Aux faits exposés, s’ajoutent les risques d’accroissement de la pression sur les salaires et les conditions de travail qu’engendrerait immanquablement tout relâchement des mesures d’accompagnement à la libre circulation des personnes et de la protection des salaires en Suisse. Vania Alleva a été claire à ce sujet: «L’accord-cadre négocié entre le Conseil fédéral et une délégation de l’Union européenne est inacceptable. Non seulement il sacrifie les instruments indispensables à d’étroits contrôles, soit le dépôt obligatoire de cautions, les annonces préalables ainsi que les contrôles auprès des indépendants. Mais tout le système des conventions collectives de travail (CCT) étendues, qui a fait ses preuves dans le cadre de notre partenariat social, est remis en question. Au cas où la Suisse devrait reprendre les directives européennes et où nos mesures d’accompagnement seraient soumises à la jurisprudence de la Cour de justice de l’Union européenne, le volet d’application de nos CCT serait compromis.»

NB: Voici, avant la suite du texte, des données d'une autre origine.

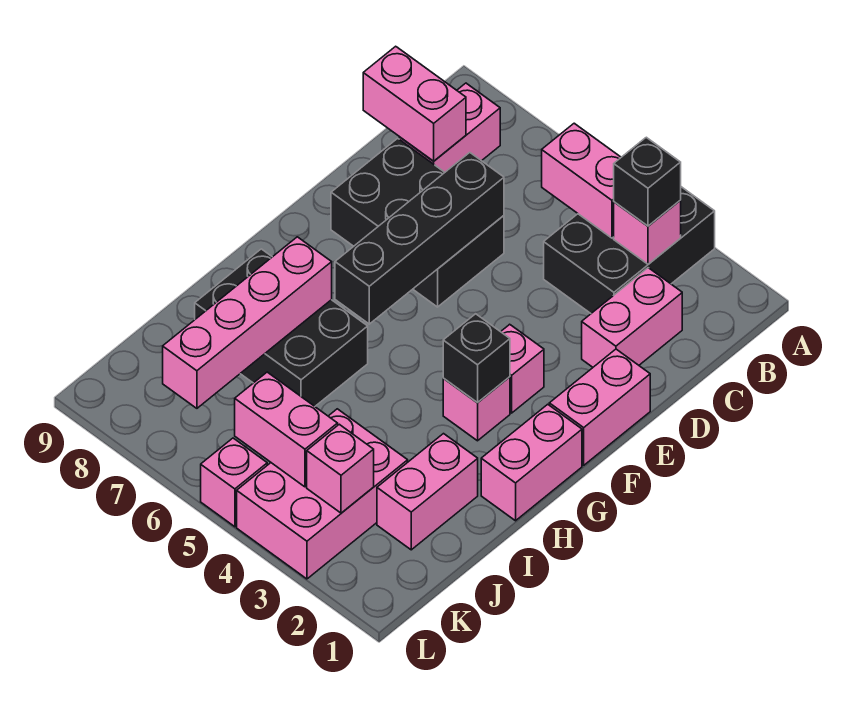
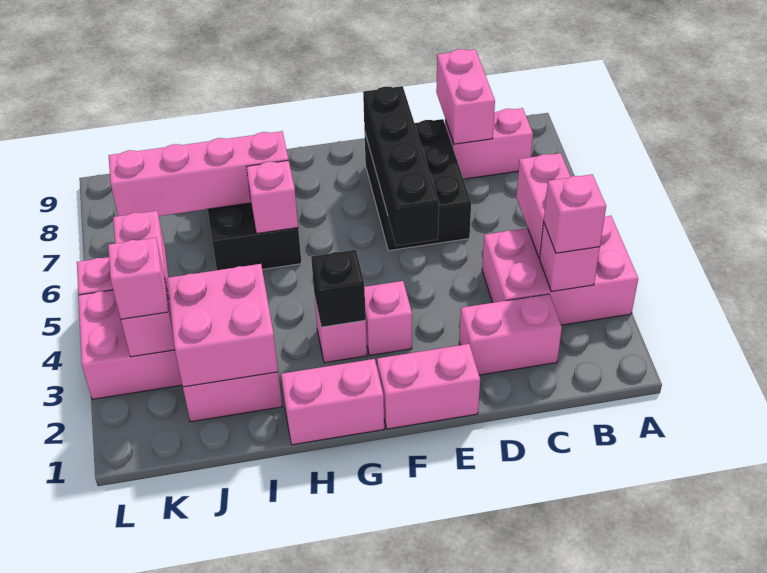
black brick A3:C4 level 1 -> pink brick A3:C4 level 1
black brick B3 level 3 -> pink brick B3 level 3
black brick D6:G6 level 2 -> black brick E5:E8 level 2
none -> pink brick H6 level 2
none -> pink brick I2:J3 level 2
none -> pink brick K3 level 3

Saluant le système suisse unique en Europe d’exécution des CCT par les partenaires sociaux, la vice-présidente de l’USS a souligné que les syndicats luttaient partout en Europe pour renforcer les droits des travailleurs. «Un coup d’œil au-delà des frontières le montre: quand le désordre s’installe sur le marché du travail, ce sont avant tout les nationalistes et les xénophobes qui en profitent. Il nous incombe en tant que syndicats de veiller, en renforçant les mesures d’accompagnement et les droits des travailleurs en général, à ce que les salaires et les conditions de travail helvétiques restent garantis à l’avenir. Il est hors de question d’affaiblir les mesures d’accompagnement», a-t-elle insisté.
Renverser la tendance
Afin de contrer la baisse des salaires, Vania Alleva a appelé à «un renversement de tendance», grâce à un rassemblement des forces et à une campagne interprofessionnelle. Outre les revenus des travailleurs de longue date, la syndicaliste vise une revalorisation des salaires féminins, dont les écarts avec ceux des hommes sont restés quasi inchangés depuis l’introduction de l’égalité dans la Constitution il y a bientôt 40 ans. Fustigeant l’attitude des associations patronales et des partis bourgeois opposés à toute amélioration de la Loi sur l’égalité, la vice-présidente a rappelé les quelques modifications obtenues après la grande manifestation de 20 000 personnes à Berne le 22 septembre. «Il est urgent de mettre en œuvre systématiquement ces améliorations, a-t-elle ajouté. Or c’est loin d’être suffisant. Il faut des mesures plus poussées, qui garantissent une véritable égalité et qui mettent un terme à la discrimination. C’est précisément ce que vise la grève nationale des femmes du 14 juin 2019. Notre travail de mobilisation se poursuit à plein régime, et les syndicats collaborent en vue de cette manifestation avec une vaste alliance des organisations féministes et progressistes.»